The patent, called the Wearable Pulse Wave Send Device, is different from the solution used by Band, more like a patch with a row of pressure sensors lying side-by-side in a specific area (presumably near an artery). The highlight of the patent is that the device looks for and reminds the user where it is placed to be the most accurate reading. Ideally, Microsoft’s arterial monitoring system will reduce false positive readings and inform users with the most accurate readings every day. However, Microsoft did leave enough room for its new patent to be used as a smartwatch if necessary.
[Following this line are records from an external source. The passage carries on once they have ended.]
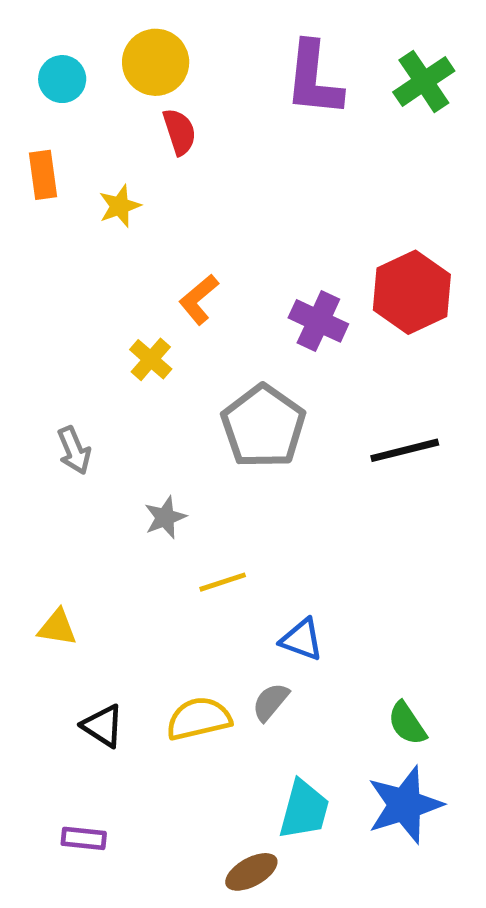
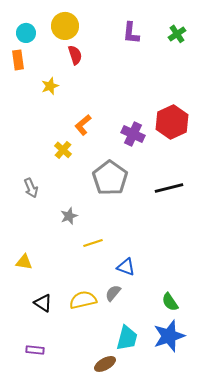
purple L-shape: (314, 79) -> (131, 33), size x0.7
green cross: (424, 81) -> (177, 34), size x0.7
orange rectangle: (43, 175) -> (18, 60), moved

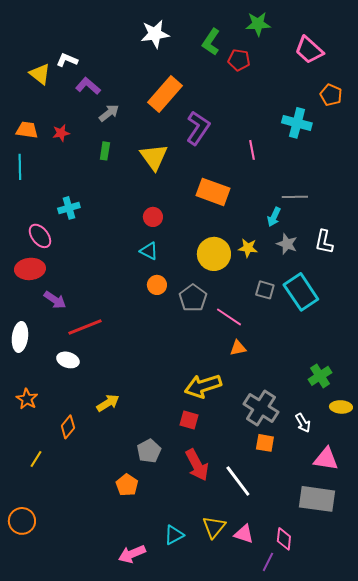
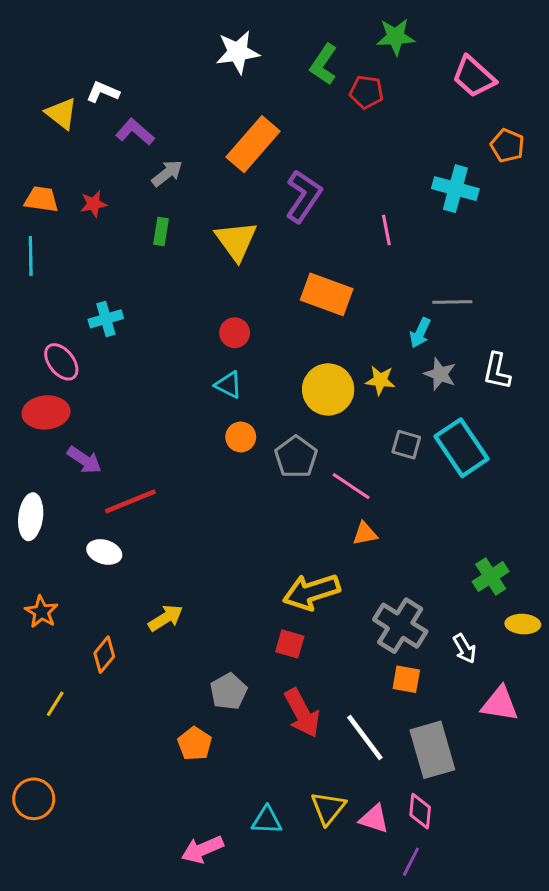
gray rectangle: (317, 499) -> (432, 750), moved, turned 66
cyan triangle: (174, 535) -> (267, 820), turned 30
pink diamond: (284, 539) -> (420, 811), moved

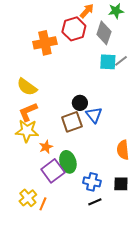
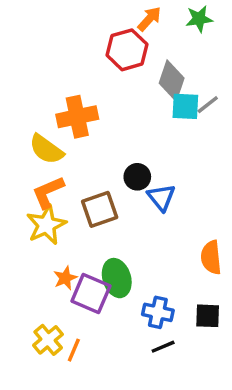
gray diamond: (104, 33) -> (172, 81), moved
orange cross: (45, 43) -> (77, 117), moved
brown square: (72, 122) -> (100, 209), moved
yellow star: (27, 131) -> (46, 225), turned -30
orange star: (46, 147) -> (65, 278), moved
purple square: (53, 171) -> (91, 293), turned -30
The wristband comes in the form of a so-called “smartwatch” and has all the computing, display, and communication functions that come with it. It is reported that, taking into account the user interface function of the smartwatch, wearable sensing embodiments can be configured by conventional means to display information to the wearer. For example, you can display to the user the operating instructions implemented by the wristband and the calculated cardiovascular indicators.
Microsoft’s patent aims to regularly measure pulse pressure along arterial stakes to help patients with high or hypertension and track their blood pressure levels. Although Microsoft Band was first launched in 2014, it wasn’t until the company launched Band 2 in 2015 that it really took the first step in fitness. Microsoft Band 2 includes early industry iterations of optical heart rate monitoring, shock skin reaction sensors, skin temperature sensors, capacitive sensors, and improved sleep tracking software.